According to Centre for Impacting Lives (CIL) Executive Director Beatrice Akintade some of the reasons children ended up on the streets in Lesotho were being orphaned by HIV, mistreatment or abuse and poverty.

CIL is a local NGO established by the Redeemed Christian Church of God Lesotho and registered in February 2011. Its main focus is empowering children, youth and women with particular focus on orphans and vulnerable children.

“Once in the streets, they become vulnerable to all forms of exploitation and abuse and their daily lives are likely to be far removed from the childhood envisioned in the Convention on the Rights of the Child,” said Ms Akintade.

“In some cases, those who are entrusted to protect them become the law. Some have been murdered during street fights, resulting from use of various addictive drugs.”

She said street children’s living and working conditions make them vulnerable to many infectious diseases including HIV.

“Extensive criminal networks make substantial profits by engaging children in commercial sex work, smuggling, stealing and the distribution of drugs and weapons. Without appropriate care and continually struggling to survive, many children have no other option.

“Following the hardship and abuse of life on the streets, many children suffer trauma and psycho-socio disorders and because of their distressing experiences, they often become difficult and distrustful, making it difficult for service providers to help them.”

Ms Akintade stressed the need to rehabilitate and reintegrate street children into society.

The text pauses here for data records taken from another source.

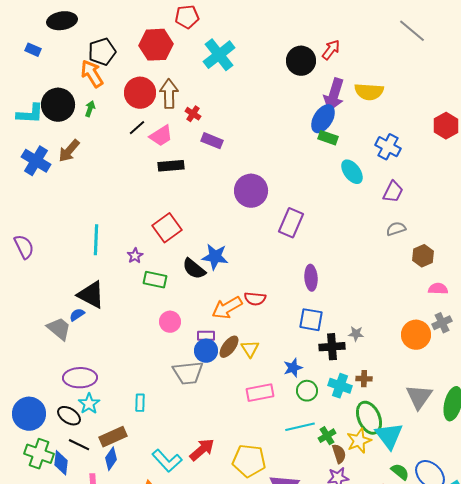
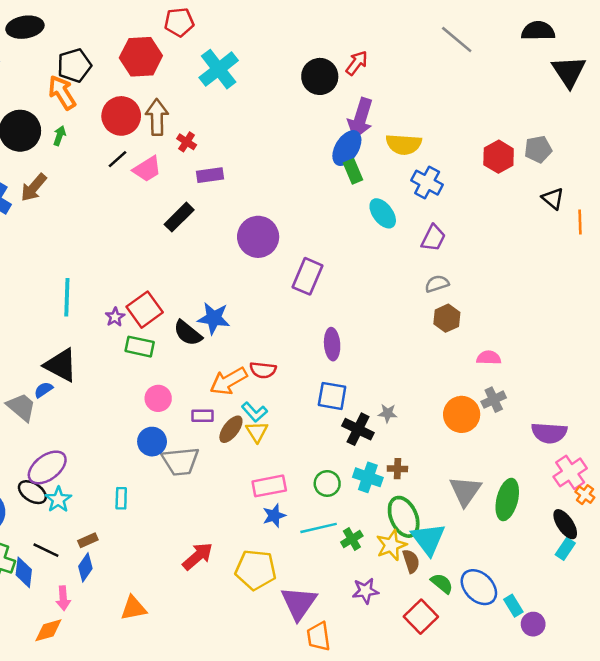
yellow semicircle: (369, 92) -> (404, 144), moved
green rectangle: (328, 138) -> (353, 171), turned 48
purple rectangle: (212, 141) -> (210, 175), turned -30
black rectangle: (171, 166) -> (179, 217), moved, turned -40
red square: (167, 228) -> (145, 310), moved
brown hexagon: (423, 256) -> (447, 318), moved
black cross: (332, 347) -> (358, 429), turned 30
blue circle: (206, 351) -> (152, 442), moved
blue star: (293, 368) -> (274, 516), moved
purple ellipse: (80, 378) -> (47, 467), turned -36
black ellipse: (69, 416) -> (32, 492), moved
brown rectangle: (113, 437) -> (88, 540), size x0.6
brown semicircle: (339, 454) -> (411, 561), moved
cyan L-shape: (167, 461) -> (254, 412), moved, size x0.7

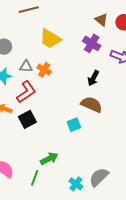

“It’s critical that the challenge of children and young people living on the streets gets due attention from all stakeholders. Currently, efforts to deal with the issue of street children are still weak, inadequate and under resourced.”

She said although there were no reliable statistics on the actual number of children living on the streets, estimates predicted an increase.

Ms Akintade also explained that most people stigmatised the children, thereby increasing their isolation from society.

“Every child is entitled to a standard of living adequate for their physical, mental, spiritual, moral and social development. Children on the streets generally are being denied their rights. They live with poor hygiene and sanitation, poor diet, lack of shelter from the environment, inaccessibility to service and resources,” she said adding that they are mostly perceived in society as dangerous mischief makers and thieves. “Hence, they develop survival behaviours on the street for coping with stress such as criminal behaviour, begging as well as acts of self-mutilation and self-humiliation.”

Also speaking at the event, Sepheo Director Belinda Groves said for most people it was very easy to think that children on the streets were different from other children.

“We understand that a child needs more than food and clothes and a roof over their heads to become a successful adult,” she said.

“We love our children unconditionally, we discipline them, we give them advice, day in and day out, to teach them how to make  good choices, become good friends, have a good job and make a good parent themselves one day.

“We make sure they go to school even if we have to walk them ourselves. We are an example to them, showing them what it means to be a man or a woman in Lesotho.

“Children who are on the street — those who are coming from difficult homes as well as those who are choosing to be there miss out on all of this.”

Ms Groves called for a rethink on the perception of street children.

“My very humble request to all of us is that we try to change the way we see children just because they are on the streets,” she said.

“If they are going to succeed, new shoes, new clothes or our spare change doesn’t work. Children on the streets need the same things as our children do.”